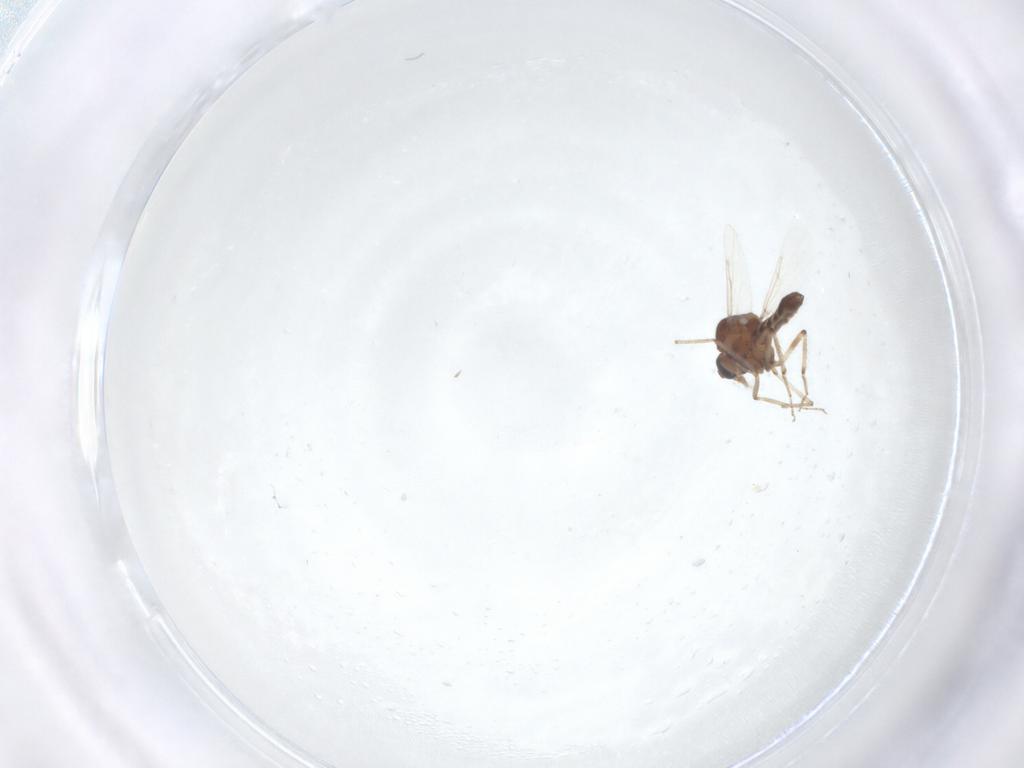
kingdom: Animalia
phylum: Arthropoda
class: Insecta
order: Diptera
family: Ceratopogonidae
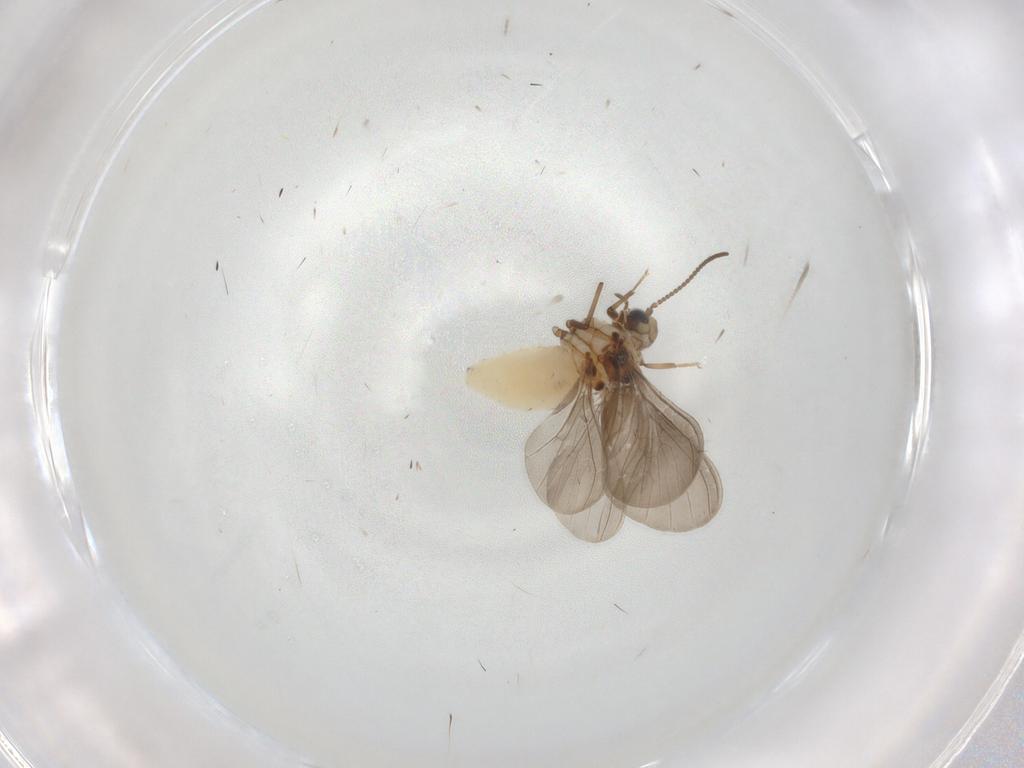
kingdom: Animalia
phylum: Arthropoda
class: Insecta
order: Neuroptera
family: Coniopterygidae
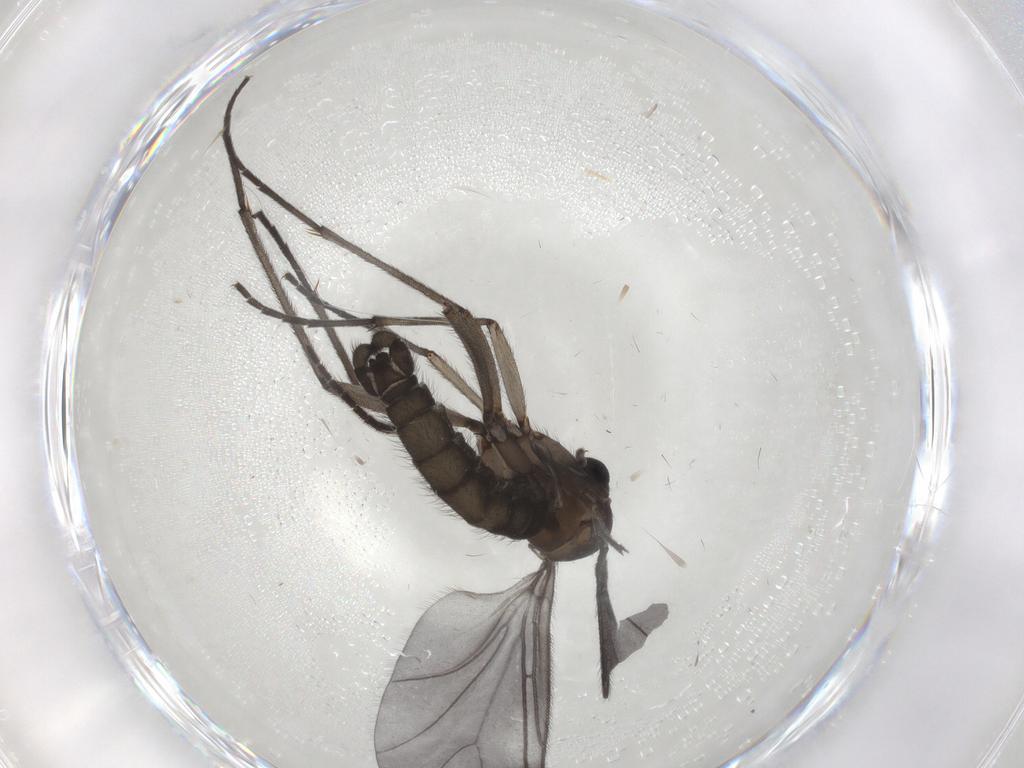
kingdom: Animalia
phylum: Arthropoda
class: Insecta
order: Diptera
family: Sciaridae
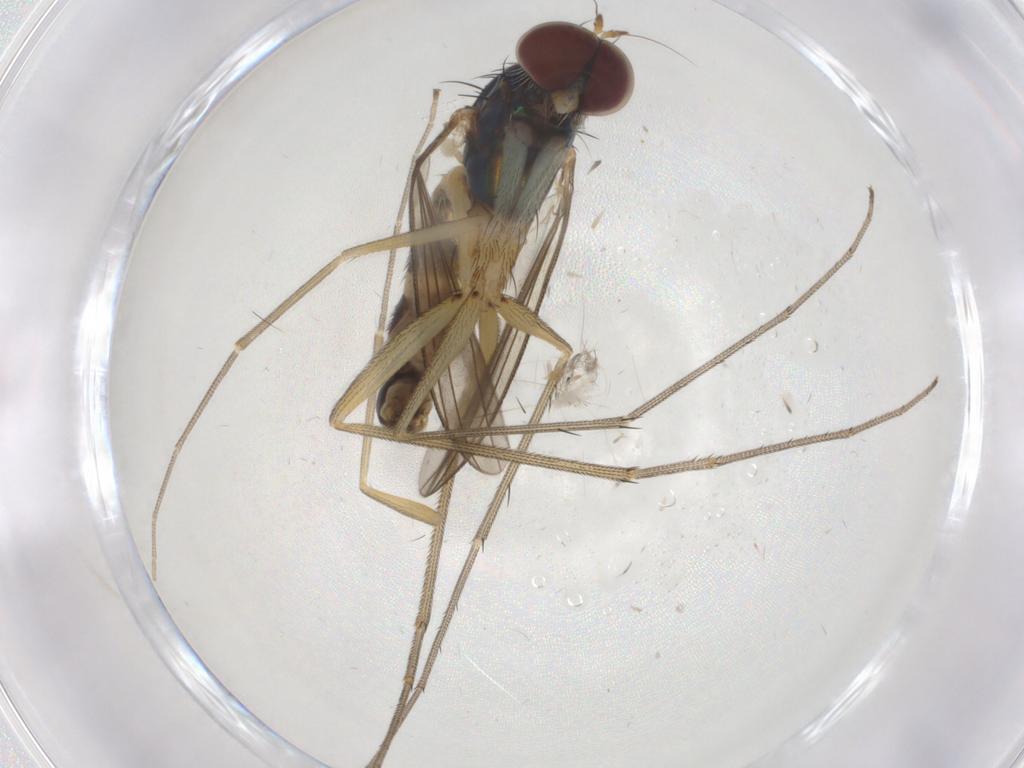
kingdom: Animalia
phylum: Arthropoda
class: Insecta
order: Diptera
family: Dolichopodidae
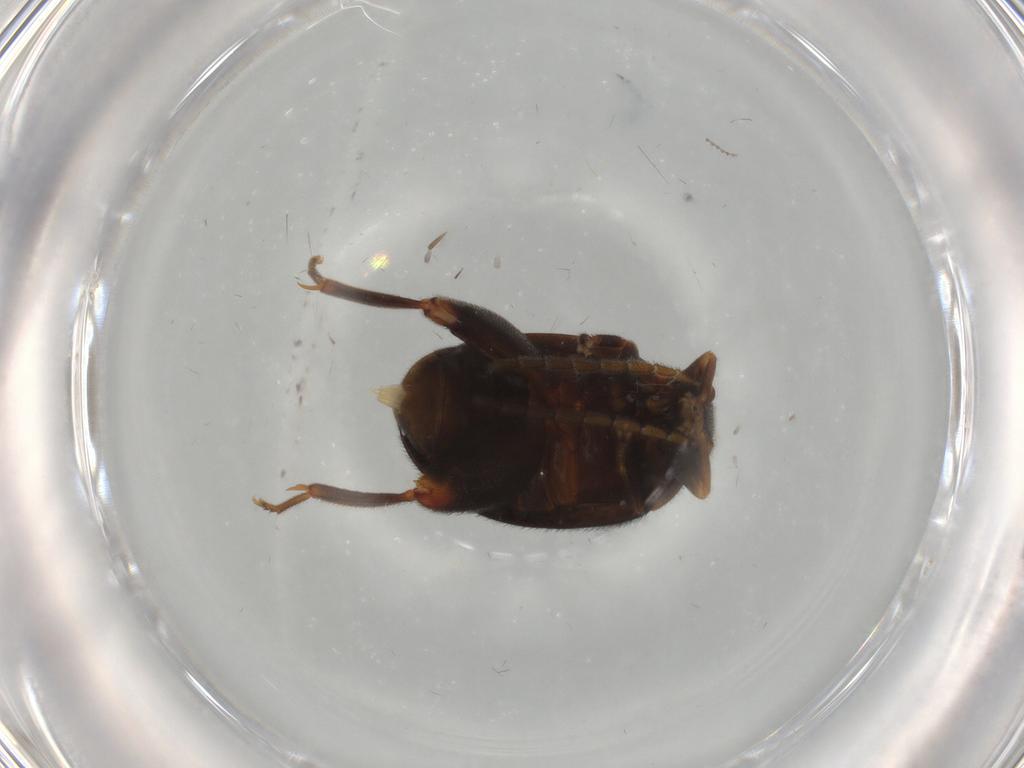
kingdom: Animalia
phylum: Arthropoda
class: Insecta
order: Coleoptera
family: Scirtidae
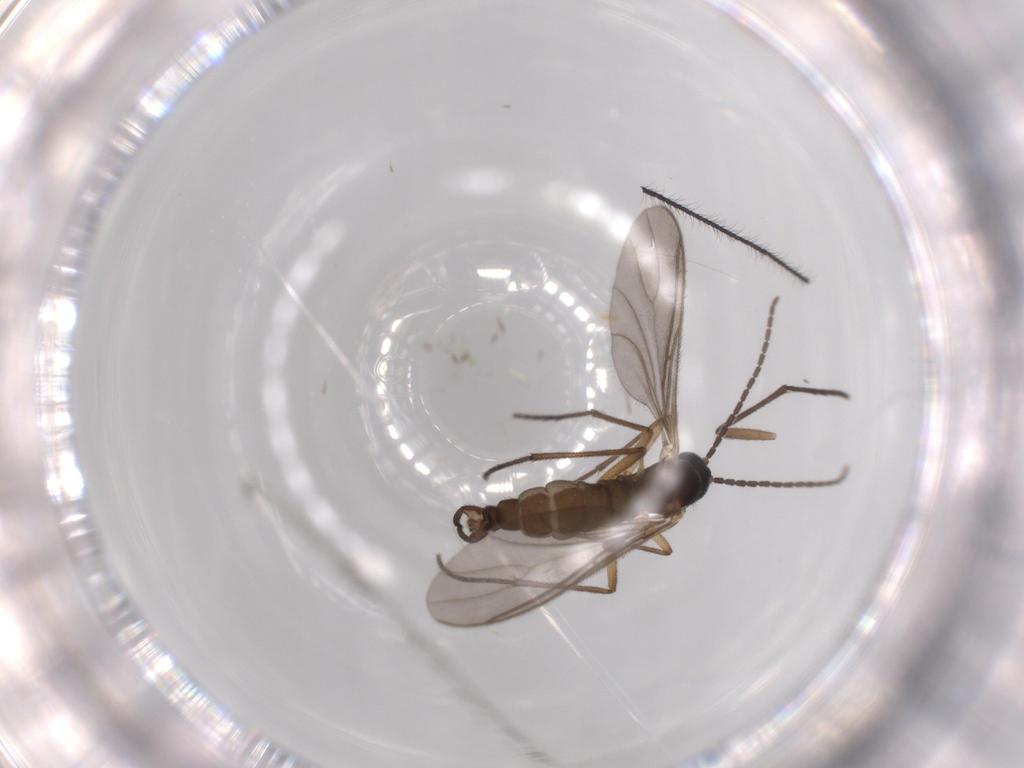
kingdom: Animalia
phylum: Arthropoda
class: Insecta
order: Diptera
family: Sciaridae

──────

_Stated task:_
Copy out each line word for word, starting at the line containing "order: Neuroptera" and continuing through the end of the rows above. Leave the pictures out.

_Exercise output:_
order: Neuroptera
family: Coniopterygidae
kingdom: Animalia
phylum: Arthropoda
class: Insecta
order: Diptera
family: Sciaridae
kingdom: Animalia
phylum: Arthropoda
class: Insecta
order: Diptera
family: Dolichopodidae
kingdom: Animalia
phylum: Arthropoda
class: Insecta
order: Coleoptera
family: Scirtidae
kingdom: Animalia
phylum: Arthropoda
class: Insecta
order: Diptera
family: Sciaridae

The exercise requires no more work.